Silahturahmi itu masih tetap ada sampai sekarang dan terjaga.Memang sempat terhenti waktu kami semua mengungsi. Sejak tahun 2005, biarpun waktu itu masih ada bom,penembakan misterius dan pembunuhan, mereka sudah tahu itu pasti akan kirimmadu,buah-buahan dan daun-daun untuk ketupat atau burasa. Itu seperti sudah terjadwal.
Pernah dulu orangtua Panjoka bilang, kalau sudah dekat lebaran, dia sudah suruh Mat, anaknya itu pergi ke hutan atau kebun, cari memang semua kebutuhan itu. Katanya, ada rasa yang kurang kalau tidak kirim apa-apa di hari raya. Papaku juga bilang, kalau kita tidak menjaga silahturahmi,itu tidak menjaga keluarga kita dan bisa-bisa kita dianggap sama dengan orang-orang lain yang bikin rusuh Poso ini.
Begitu juga kalau sudah natalan. Keluarga kami yang gantian naik ke gunung bawa mentega dan lain-lain. Bukan cuma hari raya, kalau ada pernikahan dan peristiwa duka juga begitu. Tapi terutamakalau hari raya satu rumah yang pergi, seluruh keluarga. Silahturahmi itu tetap ada.
Trauma konflik? Mungkin orang lain yang alami mendalam, kami ini juga ada yang meninggal saat konflik tapi yang kami percaya itu bukan karena agama tapi orang yang tidak bertanggungjawab. Orang luar yang sok-sok tahu urusan di Poso.
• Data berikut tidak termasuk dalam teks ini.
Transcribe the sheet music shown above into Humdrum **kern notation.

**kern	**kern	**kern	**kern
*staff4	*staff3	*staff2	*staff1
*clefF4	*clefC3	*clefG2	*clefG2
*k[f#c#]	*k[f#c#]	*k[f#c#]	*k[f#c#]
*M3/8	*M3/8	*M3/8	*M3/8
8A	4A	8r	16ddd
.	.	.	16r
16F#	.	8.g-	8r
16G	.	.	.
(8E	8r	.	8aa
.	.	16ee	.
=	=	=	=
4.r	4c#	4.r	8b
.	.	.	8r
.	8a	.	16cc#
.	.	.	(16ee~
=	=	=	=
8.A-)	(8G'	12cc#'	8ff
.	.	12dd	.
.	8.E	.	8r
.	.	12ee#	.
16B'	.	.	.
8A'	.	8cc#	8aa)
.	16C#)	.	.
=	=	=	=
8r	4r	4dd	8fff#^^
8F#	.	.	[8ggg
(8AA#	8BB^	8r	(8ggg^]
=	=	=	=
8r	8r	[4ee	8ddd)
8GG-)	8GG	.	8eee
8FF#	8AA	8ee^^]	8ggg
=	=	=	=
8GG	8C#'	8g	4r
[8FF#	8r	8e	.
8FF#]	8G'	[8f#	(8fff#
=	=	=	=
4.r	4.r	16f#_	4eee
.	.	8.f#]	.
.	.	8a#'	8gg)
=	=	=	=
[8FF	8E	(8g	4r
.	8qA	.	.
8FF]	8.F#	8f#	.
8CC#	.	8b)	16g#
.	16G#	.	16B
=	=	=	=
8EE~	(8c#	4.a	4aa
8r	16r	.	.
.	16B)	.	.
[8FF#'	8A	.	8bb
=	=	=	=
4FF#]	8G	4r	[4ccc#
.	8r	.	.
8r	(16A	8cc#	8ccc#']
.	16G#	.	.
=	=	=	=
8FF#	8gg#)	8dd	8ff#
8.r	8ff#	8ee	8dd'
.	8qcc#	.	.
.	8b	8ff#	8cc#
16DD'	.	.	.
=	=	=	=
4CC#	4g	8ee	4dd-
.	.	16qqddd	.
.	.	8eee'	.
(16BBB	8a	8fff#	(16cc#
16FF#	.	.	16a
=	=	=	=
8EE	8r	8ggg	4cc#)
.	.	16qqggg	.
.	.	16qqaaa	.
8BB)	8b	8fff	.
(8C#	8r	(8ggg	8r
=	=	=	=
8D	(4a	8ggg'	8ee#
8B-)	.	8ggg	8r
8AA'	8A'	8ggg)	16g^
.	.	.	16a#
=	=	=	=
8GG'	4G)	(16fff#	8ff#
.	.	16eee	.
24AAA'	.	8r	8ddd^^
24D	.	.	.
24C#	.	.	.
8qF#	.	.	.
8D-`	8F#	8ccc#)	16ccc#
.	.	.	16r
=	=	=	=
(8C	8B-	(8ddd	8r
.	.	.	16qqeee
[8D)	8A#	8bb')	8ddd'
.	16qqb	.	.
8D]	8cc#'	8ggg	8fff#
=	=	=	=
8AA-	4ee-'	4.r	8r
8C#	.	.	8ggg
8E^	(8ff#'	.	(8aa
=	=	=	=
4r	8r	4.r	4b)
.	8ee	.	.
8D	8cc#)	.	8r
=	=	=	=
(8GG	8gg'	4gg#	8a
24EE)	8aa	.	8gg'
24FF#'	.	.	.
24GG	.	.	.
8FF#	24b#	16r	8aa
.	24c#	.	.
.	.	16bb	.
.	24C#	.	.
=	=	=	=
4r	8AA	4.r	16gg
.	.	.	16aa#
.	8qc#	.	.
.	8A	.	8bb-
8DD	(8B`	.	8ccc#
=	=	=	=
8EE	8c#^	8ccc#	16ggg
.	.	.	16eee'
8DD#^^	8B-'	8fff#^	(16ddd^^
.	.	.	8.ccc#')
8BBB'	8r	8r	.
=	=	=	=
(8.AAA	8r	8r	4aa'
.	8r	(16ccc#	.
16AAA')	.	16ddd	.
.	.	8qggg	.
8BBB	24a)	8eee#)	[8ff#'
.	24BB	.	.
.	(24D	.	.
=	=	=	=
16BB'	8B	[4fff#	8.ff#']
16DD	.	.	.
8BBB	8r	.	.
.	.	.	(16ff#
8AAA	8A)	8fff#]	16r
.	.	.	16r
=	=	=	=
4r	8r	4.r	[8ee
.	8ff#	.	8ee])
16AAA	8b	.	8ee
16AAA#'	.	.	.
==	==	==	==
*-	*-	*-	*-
Sama dengan kami ini jaga silahturahmi bukan karena beda agama, tapi kami ini punya hubungan kekeluargaan. Itu tidak bisa dilepas, diputuskan. Ada talian darah diantara kami. Bukan soal agama ini, kalau soal agama itu soal pribadi. Tapi kalau soal keluarga, nah kami ini keluarga. Beragama yang berbeda pun, kami ini keluarga. Bahkan pernah papa saya bilang kalau hari raya itu hari keluarga yang kebetulan berbeda agama.
Jadi, lebaran ini atau natal nanti kami tambah pererat kekeluargaan. Pasca konflik, justru kami semakin saling mengunjungi. Seperti takut mau saling lepas.
***
Catatan Redaksi :
Kisah ini didapat dari keluarga H di Poso yang seluruh anggota keluarganya terkena imbas konflik dan mengungsi, beberapa meninggal, namun tetap kembali ke Poso.